> [Textabschnitt]
Repräsentant: Aimé Paris
Hier ist die Substitution der oben angesprochenen Zahl-, Buchstabenbilder durch Ideen mittels Anwendung des phonetischen Zifferncodes (major- system) entscheidend. Gestaltete die 1. Generation noch die Ziffern und Zahlen z.B. aufgrund ihrer geschriebenen, zweidimensionalen Form (oder auch gemäß ihrer Bedeutung, ihres Klanges etc.) in naheliegende Bilder um, so wird nun nicht mehr form- (bzw. bedeutungs-, reim-)abhängig und retinal, sondern nur noch lautbasierend und mental ausgearbeitet. D.h. den Buchstaben oder Buchstabenkombinationen, besser gesagt den Lauten/Lautkombinationen, die sich gemäß des Zifferncodes für Zahlen ergeben, werden Wörter respektive Ideen zugeordnet, die durch den Code und damit gleichzeitig durch die Abfolge der natürlichen Zahlen, eine gesicherte Esels- Assoziationengrundlage bieten.

> [Bereitgestellte Zeilen]

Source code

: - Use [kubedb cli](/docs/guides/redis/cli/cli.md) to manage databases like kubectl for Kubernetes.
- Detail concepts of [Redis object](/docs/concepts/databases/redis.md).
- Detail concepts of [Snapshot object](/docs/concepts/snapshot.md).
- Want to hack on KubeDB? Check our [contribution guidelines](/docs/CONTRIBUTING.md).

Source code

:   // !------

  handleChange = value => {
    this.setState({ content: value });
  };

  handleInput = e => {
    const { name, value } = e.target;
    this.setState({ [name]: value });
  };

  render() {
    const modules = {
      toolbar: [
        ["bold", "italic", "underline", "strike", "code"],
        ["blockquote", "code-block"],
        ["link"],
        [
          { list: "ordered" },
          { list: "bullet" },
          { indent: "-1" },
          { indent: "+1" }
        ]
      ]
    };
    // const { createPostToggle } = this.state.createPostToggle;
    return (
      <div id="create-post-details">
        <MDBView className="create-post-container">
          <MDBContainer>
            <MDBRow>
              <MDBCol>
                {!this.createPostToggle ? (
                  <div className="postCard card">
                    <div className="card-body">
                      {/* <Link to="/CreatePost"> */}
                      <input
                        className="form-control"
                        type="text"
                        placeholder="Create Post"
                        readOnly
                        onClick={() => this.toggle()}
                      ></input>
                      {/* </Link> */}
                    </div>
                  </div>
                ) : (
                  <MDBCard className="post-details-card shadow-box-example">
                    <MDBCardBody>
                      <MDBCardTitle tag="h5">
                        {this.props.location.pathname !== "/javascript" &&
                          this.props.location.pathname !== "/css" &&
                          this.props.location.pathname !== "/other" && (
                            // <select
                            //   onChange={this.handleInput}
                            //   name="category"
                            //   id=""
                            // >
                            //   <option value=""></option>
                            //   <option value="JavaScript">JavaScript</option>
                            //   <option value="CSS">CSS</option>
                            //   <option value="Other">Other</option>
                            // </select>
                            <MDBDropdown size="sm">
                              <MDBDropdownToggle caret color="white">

> [Ziel der Übung]
Erklären Sie bitte in ein bis drei Sätzen anhand des Textabschnitts, warum die Wörter, die den Lauten des Zifferncodes zugeordnet werden, eine gesicherte Assoziationsgrundlage bieten. Die Zeilen stammen aus einer anderen Quelle als der Textabschnitt.

> [Lösung der Aufgabe]
Die Wörter werden den Lauten bzw. Lautkombinationen zugeordnet, die sich nach dem phonetischen Zifferncode für die Zahlen ergeben. Dadurch sind sie durch den Code und zugleich durch die Abfolge der natürlichen Zahlen festgelegt. Das macht sie zu einer gesicherten Esels-Assoziationengrundlage.